Светлый фон

Кроме того, однажды поставленные цели должны были осмыслены и донесены до самых отдаленных производственных форпостов во Внутренней Азии при помощи администраторов, управляющих, технологов и рабочих, которые, по крайней мере в первом поколении, были неопытны, плохо образованны и привыкли к деревянной сохе, а не к техническим новшествам. (Художник-карикатурист Дэвид Лоу после посещения СССР в начале 1930‐х годов сделал набросок девушки-колхозницы, безуспешно пытающейся подоить трактор.) Примитивизм торжествовал повсюду, за исключением высшего начальства, по этой причине и несшего ответственность за все более тотальную централизацию. Как Наполеону и его начальнику штаба приходилось отвечать за военную некомпетентность своих маршалов, в основном произведенных из простых полевых офицеров, так и в советской системе принятие решений все больше концентрировалось на самом верху. Сверхцентрализация Госплана компенсировала нехватку руководителей на местах. Следствием подобного положения вещей стала невероятная бюрократизация экономического аппарата и всех других частей системы[130].

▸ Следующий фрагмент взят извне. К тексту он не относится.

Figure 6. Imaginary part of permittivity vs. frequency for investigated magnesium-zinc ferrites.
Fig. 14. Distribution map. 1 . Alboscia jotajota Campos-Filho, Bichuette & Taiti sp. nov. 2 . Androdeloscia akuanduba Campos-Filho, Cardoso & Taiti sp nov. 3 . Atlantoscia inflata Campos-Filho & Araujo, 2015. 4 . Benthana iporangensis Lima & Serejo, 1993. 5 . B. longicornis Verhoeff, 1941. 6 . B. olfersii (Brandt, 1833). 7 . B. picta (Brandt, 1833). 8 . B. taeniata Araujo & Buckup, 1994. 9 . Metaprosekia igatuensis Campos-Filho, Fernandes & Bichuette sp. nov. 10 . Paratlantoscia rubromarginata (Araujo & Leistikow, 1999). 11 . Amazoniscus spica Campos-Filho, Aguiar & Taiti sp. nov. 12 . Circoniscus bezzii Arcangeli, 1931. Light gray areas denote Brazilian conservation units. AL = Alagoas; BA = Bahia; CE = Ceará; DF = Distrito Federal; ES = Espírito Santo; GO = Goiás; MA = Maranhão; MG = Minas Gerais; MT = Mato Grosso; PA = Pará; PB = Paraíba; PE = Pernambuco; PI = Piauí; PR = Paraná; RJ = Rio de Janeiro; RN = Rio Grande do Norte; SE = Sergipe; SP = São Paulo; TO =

Пока экономика оставалась на низком уровне и должна была лишь заложить основу для современной промышленности, эта сработанная на скорую руку система, созданная главным образом в 1930‐е годы, действовала. Она даже выработала определенную маневренность, правда тоже достаточно примитивную. В то время, ставя перед собой задачи одного порядка, необязательно было тут же ставить другие, вытекающие из предыдущих, как это происходит в сложных лабиринтах современной экономики. В действительности в отсталой стране, изолированной от иностранной помощи, командная индустриализация, со всеми ее издержками и недостатками, принесла впечатляющие результаты. Благодаря ей СССР за несколько лет превратился в мощнейшую промышленную державу, которая, в отличие от царской России, смогла одержать победу в войне с Германией и выжить, несмотря на временную потерю территорий, на которых проживала треть ее населения, и разрушение половины своих промышленных предприятий. Следует добавить, что едва ли можно найти какой‐либо другой режим, при котором люди готовы были приносить жертвы, выпавшие на долю русского народа во время войны (Milward, 1979, p. 92–97) и в 1930‐е годы. Хотя система поддерживала нищенский уровень потребления у населения (в 1940 году было произведено лишь немногим более одной пары обуви на каждого жителя СССР), она гарантировала этот социальный минимум. Она давала людям работу, пищу, одежду и жилье, контролируемые цены и дотируемую квартплату, пенсии, медицинскую помощь и равенство, пока система привилегий для “номенклатуры” не вышла из‐под контроля после смерти Сталина. Еще более щедро советская система раздавала образование. Превращение в основном неграмотной страны в современный СССР по любым стандартам являлось выдающимся достижением. Для многомиллионного деревенского населения, для которого даже в самые тяжелые времена советское развитие означало открытие новых горизонтов, выход из темноты и невежества в город, к свету и прогрессу, не говоря уже о личных успехах и карьере, этот способ построения нового общества был вполне убедителен. Во всяком случае, другого оно не знало.